Débâcle di stato in Tim
A respingere Vivendi le casse pubbliche stanno perdendo milioni. Memento
Il 4 maggio, quando il fondo Elliott conquistò il cda di Tim, l’azienda ex monopolista capitalizzava 12,8 miliardi. Oggi ne vale poco più di otto: un calo del 35 per cento, ai minimi da cinque anni, quasi tre volte quello di Piazza Affari. Su 4,8 miliardi persi in quattro mesi, Elliott ci ha rimesso 430 milioni: non un successo per chi agisce in una logica speculativa, ma che magari potrebbe rifarsi, vendendo, se il titolo Tim si riprendesse. Molto peggio va alla Cassa depositi e prestiti, che rastrellò azioni Telecom per contrastare i francesi di Vivendi, rimasti in maggioranza, considerati da questo e dal precedente governo invasori arroganti e incapaci. Un’accusa era proprio la perdita di valore, ma l’intervento nazionalista è finora costato alla Cdp, quindi al Tesoro, e perciò ai contribuenti, 236 milioni su 640 investiti: le risorse per una mini-riforma, si direbbe.
La differenza è che al contrario di Elliott la Cassa è tenuta ad agire in maniera strategica, cioè durevole.

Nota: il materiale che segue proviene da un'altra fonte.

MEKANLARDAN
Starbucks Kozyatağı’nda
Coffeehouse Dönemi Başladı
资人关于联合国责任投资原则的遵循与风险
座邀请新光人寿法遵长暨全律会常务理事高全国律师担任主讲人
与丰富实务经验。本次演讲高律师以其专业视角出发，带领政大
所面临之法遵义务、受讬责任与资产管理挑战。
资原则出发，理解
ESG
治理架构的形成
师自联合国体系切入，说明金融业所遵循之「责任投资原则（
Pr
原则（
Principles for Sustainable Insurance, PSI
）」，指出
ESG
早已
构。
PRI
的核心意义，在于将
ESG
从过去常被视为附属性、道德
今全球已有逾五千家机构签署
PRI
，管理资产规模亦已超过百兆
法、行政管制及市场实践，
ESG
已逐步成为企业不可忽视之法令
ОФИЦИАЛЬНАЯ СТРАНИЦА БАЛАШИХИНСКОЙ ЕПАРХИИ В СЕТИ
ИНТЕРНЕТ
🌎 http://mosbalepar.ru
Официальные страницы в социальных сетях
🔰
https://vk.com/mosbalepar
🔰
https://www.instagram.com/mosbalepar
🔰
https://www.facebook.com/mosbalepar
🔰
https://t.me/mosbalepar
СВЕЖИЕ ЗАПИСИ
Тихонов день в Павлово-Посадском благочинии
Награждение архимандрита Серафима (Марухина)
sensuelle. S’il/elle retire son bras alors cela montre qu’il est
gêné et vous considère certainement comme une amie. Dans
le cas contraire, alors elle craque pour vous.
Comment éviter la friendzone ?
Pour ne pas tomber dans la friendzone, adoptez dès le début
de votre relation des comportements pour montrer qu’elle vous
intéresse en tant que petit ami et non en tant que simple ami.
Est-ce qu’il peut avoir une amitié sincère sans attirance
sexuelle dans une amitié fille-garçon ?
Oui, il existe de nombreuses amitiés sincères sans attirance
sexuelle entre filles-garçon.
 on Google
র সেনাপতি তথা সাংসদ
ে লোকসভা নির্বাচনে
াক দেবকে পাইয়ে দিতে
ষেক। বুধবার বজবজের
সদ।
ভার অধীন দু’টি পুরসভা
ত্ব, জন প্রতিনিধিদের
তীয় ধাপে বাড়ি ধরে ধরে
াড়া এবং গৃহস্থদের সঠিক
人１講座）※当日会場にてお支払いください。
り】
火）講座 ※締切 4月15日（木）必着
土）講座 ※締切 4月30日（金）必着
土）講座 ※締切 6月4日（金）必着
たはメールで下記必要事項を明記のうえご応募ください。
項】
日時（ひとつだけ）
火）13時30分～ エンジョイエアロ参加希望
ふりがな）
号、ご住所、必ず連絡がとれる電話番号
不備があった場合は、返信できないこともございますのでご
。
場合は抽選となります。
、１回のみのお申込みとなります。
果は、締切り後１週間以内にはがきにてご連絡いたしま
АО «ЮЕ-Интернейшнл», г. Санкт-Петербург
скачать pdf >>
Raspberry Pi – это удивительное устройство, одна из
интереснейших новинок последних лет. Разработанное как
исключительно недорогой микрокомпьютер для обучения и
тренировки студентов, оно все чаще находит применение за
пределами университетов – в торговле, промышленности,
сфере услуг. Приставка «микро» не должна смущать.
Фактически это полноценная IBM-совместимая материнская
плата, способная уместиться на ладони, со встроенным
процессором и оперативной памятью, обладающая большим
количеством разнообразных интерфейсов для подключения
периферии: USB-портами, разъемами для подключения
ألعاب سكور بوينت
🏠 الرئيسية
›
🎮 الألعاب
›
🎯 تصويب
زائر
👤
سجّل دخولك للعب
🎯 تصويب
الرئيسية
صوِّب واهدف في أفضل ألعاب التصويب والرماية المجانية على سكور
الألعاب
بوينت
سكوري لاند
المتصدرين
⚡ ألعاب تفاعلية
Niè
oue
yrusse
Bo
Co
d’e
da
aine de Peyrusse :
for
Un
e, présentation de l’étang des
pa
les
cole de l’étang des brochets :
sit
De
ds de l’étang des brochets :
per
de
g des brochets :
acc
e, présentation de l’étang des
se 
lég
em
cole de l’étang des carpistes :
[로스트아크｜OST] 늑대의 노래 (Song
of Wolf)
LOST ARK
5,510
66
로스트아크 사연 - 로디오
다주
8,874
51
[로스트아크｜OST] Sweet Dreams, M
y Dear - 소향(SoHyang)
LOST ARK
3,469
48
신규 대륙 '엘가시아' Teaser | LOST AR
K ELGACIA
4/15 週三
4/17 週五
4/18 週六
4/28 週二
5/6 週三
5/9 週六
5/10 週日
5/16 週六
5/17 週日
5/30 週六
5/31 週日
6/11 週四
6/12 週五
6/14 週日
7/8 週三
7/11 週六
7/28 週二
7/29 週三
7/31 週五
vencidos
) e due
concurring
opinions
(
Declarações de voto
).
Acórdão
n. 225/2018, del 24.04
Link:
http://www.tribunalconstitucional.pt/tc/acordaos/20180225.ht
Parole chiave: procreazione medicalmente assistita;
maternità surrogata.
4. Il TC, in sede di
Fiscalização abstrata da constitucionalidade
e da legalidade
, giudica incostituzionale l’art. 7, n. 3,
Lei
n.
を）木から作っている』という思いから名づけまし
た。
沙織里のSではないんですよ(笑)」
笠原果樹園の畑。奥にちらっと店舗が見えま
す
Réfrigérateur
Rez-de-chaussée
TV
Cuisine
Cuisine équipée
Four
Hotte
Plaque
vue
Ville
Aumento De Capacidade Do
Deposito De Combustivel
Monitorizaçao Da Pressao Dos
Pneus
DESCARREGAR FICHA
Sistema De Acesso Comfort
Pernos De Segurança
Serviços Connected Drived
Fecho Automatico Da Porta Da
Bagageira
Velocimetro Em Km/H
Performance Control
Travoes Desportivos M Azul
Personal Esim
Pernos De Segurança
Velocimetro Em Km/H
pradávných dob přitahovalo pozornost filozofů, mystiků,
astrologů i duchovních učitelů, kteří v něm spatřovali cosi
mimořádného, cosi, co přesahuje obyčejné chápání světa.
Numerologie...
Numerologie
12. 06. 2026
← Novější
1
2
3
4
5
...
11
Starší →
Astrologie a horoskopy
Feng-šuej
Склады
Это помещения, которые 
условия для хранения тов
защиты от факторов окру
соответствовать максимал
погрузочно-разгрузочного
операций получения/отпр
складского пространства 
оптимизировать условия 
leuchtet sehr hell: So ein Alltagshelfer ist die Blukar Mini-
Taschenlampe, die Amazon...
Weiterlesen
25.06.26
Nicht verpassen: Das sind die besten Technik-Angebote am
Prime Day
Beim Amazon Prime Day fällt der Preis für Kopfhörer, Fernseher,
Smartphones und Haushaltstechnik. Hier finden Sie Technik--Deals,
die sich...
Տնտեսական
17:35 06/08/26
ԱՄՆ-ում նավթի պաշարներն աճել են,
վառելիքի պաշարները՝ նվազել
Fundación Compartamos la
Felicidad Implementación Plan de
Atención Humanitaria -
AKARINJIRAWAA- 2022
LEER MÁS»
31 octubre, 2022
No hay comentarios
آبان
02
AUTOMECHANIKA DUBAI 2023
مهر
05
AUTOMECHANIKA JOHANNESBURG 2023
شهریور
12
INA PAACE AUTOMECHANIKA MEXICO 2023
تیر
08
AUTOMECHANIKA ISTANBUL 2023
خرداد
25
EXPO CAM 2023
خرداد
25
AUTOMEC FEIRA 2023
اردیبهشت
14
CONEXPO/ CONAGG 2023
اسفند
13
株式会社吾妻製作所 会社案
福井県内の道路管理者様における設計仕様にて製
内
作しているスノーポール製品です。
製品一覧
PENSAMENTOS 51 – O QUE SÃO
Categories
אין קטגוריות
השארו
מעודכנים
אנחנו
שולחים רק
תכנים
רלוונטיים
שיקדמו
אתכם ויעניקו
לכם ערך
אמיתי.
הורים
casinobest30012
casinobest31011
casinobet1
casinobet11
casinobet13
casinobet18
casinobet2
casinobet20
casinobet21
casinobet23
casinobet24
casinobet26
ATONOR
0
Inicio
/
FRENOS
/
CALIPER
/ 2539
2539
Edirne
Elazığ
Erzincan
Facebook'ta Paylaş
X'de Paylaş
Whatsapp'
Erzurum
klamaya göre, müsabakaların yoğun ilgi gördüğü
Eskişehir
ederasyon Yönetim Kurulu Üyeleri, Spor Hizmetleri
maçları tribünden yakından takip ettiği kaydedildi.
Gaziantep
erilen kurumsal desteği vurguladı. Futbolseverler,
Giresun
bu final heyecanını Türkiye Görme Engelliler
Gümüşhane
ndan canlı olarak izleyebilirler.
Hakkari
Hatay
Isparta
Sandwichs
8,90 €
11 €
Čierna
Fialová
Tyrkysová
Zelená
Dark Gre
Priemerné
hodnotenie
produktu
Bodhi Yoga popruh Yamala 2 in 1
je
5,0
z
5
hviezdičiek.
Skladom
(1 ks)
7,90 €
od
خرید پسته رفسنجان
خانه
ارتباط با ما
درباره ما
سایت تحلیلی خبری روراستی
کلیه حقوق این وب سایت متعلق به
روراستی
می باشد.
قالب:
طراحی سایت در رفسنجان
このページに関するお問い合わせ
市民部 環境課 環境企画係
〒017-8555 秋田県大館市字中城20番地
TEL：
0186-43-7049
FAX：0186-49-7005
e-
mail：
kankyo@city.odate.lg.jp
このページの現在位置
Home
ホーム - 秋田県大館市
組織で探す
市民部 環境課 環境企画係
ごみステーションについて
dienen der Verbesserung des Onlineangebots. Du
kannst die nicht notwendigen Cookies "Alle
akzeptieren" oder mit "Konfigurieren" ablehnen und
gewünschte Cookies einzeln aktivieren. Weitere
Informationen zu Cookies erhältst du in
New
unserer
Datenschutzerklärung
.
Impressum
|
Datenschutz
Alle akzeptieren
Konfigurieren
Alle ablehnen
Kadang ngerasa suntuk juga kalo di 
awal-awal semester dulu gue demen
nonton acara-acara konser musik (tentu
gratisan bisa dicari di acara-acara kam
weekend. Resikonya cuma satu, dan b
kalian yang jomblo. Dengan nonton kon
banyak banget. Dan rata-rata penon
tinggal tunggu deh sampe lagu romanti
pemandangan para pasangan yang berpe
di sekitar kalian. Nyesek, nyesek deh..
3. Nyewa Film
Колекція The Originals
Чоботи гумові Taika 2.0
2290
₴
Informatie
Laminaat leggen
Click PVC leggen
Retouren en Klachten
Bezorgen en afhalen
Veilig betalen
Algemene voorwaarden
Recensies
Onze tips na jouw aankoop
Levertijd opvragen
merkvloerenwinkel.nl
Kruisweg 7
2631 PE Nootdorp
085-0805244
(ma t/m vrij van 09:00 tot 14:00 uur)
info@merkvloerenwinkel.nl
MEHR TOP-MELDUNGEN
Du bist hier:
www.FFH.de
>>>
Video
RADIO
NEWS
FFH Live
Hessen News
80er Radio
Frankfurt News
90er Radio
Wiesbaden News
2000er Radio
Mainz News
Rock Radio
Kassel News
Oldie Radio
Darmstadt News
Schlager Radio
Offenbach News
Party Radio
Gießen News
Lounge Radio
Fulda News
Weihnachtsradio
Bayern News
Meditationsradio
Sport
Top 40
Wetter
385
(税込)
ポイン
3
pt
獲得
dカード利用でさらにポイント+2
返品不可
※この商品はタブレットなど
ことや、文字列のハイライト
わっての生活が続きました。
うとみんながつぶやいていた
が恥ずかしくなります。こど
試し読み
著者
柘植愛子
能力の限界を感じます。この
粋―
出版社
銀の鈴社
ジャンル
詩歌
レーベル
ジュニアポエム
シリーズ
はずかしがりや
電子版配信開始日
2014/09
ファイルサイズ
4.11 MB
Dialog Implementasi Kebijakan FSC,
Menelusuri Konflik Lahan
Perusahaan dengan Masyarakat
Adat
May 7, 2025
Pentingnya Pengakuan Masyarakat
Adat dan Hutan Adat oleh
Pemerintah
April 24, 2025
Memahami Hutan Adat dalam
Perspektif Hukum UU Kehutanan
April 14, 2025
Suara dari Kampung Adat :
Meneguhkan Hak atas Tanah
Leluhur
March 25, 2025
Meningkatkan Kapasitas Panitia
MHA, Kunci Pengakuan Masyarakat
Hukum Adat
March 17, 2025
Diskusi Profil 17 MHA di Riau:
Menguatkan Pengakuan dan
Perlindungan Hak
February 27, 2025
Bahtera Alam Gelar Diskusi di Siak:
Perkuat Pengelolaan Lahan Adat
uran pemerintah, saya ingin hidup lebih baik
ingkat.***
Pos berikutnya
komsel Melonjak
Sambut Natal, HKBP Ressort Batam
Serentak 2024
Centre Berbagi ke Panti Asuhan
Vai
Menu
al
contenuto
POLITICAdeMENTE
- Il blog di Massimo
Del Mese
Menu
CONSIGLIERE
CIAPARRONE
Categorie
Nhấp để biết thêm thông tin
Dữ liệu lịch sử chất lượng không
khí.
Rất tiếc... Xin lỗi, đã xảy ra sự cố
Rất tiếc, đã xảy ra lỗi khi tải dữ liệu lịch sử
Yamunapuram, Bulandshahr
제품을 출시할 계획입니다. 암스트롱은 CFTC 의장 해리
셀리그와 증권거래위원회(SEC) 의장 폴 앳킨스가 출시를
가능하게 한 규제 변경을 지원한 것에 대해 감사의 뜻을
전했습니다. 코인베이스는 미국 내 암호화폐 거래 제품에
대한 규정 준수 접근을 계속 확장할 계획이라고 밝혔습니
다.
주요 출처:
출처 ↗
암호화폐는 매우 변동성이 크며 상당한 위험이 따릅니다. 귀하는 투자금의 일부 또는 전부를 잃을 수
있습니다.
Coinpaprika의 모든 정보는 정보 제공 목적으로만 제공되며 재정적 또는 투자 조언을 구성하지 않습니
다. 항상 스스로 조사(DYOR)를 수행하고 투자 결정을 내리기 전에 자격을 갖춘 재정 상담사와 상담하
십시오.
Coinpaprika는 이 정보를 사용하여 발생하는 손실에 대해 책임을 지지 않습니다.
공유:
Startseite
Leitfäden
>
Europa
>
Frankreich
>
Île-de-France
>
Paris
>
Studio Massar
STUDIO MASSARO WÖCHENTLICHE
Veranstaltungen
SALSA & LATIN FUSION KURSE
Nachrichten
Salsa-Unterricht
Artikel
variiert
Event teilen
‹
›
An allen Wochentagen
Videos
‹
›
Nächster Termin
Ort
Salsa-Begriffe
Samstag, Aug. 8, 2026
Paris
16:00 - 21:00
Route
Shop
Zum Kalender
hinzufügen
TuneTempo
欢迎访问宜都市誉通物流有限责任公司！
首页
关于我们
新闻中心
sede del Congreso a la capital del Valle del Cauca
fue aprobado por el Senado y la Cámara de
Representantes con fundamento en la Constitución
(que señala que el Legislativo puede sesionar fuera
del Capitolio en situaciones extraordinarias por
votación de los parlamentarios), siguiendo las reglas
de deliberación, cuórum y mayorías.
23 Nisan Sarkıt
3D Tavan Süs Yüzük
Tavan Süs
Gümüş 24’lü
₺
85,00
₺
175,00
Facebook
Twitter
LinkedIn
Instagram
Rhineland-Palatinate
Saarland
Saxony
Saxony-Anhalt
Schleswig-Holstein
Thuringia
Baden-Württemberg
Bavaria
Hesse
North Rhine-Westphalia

L’operazione fu del governo Gentiloni, by Carlo Calenda. Il nuovo governo gialloverde, che ha cambiato i vertici di Cdp, interpreta l’interventismo pubblico in modo anche più estensivo. Gli esperti addebitano i guai di Tim all’aggressività della compagnia telefonica low cost Iliad, francese, e all’incerta governance dove l’ad Amos Genish è rimasto al suo posto sostituendo manager invisi a fornitori e sindacati. Ieri Vivendi in un comunicato si diceva “profondamente preoccupata” per la “disastrosa gestione” dopo l’ingresso di Elliott che ha spinto per ribaltare il cda. Cdp dovrebbe condividere il disappunto. Memento: interventismo non è fare la guerra allo straniero, così si perde facile.